Grapevine is a distributed, replicated system that is mainly used for mail systems.  Service is divided over a network of several computers.  For reliability, some information is replicated or copied in two or more places over the network.

There are two cooperative types of service which Grapevine provides via a set of servers for each type.  Message service controls the delivery of messages from clients to other individuals and distribution lists.  Delivery paths are replicated which means in the Grapevine context that at least two message servers accept messages for a given user.  Registration service maintains information about the individuals and resources of which the system is comprised.  It provides the information by which the message service is run such as resource location, access control,and authentication data.

Scaling design is to increase system capacity by adding more servers of fixed power rather than by replacing existing servers with more powerful servers.  Scaling computation is made easy by the fact that servers have fixed power.  If you compute the total load one server can carry and the total load over the network, the number of network servers needed can be computed by a simple division.  Growing community of users is met by adding registries rather than by enlarging existing ones.  Since the number of copies of registration data is independent of the number of servers and users, the amount of data on one registration server is not bound to the size of the system.  Problems include sending messages to distribution lists and the obvious problem of the network becoming more sparsely connected with added fixed-power nodes.

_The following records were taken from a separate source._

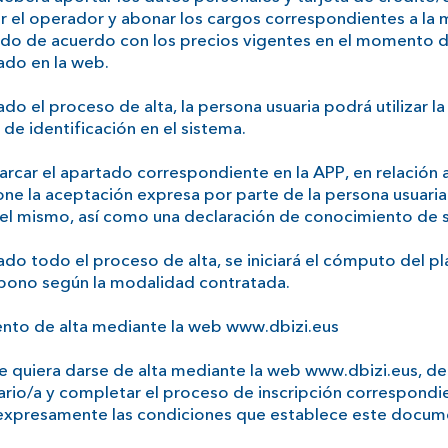
r el operador y abonar los cargos correspondientes a la
ado de acuerdo con los precios vigentes en el momento de
ado en la web.
ado el proceso de alta, la persona usuaria podrá utilizar 
de identificación en el sistema.
rcar el apartado correspondiente en la APP, en relación 
ne la aceptación expresa por parte de la persona usuaria
el mismo, así como una declaración de conocimiento de 
ado todo el proceso de alta, se iniciará el cómputo del p
abono según la modalidad contratada.
ento de alta mediante la web www.dbizi.eus
e quiera darse de alta mediante la web www.dbizi.eus, de
ario/a y completar el proceso de inscripción correspondie
expresamente las condiciones que establece este docum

For any given message server, a message is stored one time and shared among all the recipients of the message.  Three inboxes are stored for each user in the configuration of the authors' system.  Primary inbox is near the user.  To prevent message server overloading but maintain closeness of inboxes to registries, secondary and tertiary inboxes are placed arbitrarily nearby and far away respectively.  It is important that corresponding primary inboxes and registries be on nearby servers because the two communicate often.

Transparency means that the distributed, replicated nature of the operating system is hidden from the users.  In general, transparency is obtained but problems occur when making the system consistent after message update of user registries and messages are duplicated because of the organization of the system.

To adjust to increased load, the authors had to change the much used user add/delete update mechanism to be incremental instead of copying entire lists of data.  Access control and authentication algorithms had to be changed as well.

Major contribution of this paper is that the administrators become part of the operating system and their roles are outlined.  The set-up of the operating system is discussed and the authors try to suggest various ways of optimized this set up.  The assignment of registries to organizational constitutents instead of geographical location is one example of the use guidelines that the authors provide.  Paying attention to the user organization, especially in this system, is just as important as paying attention to the advantages and disadvantages of the implemented system.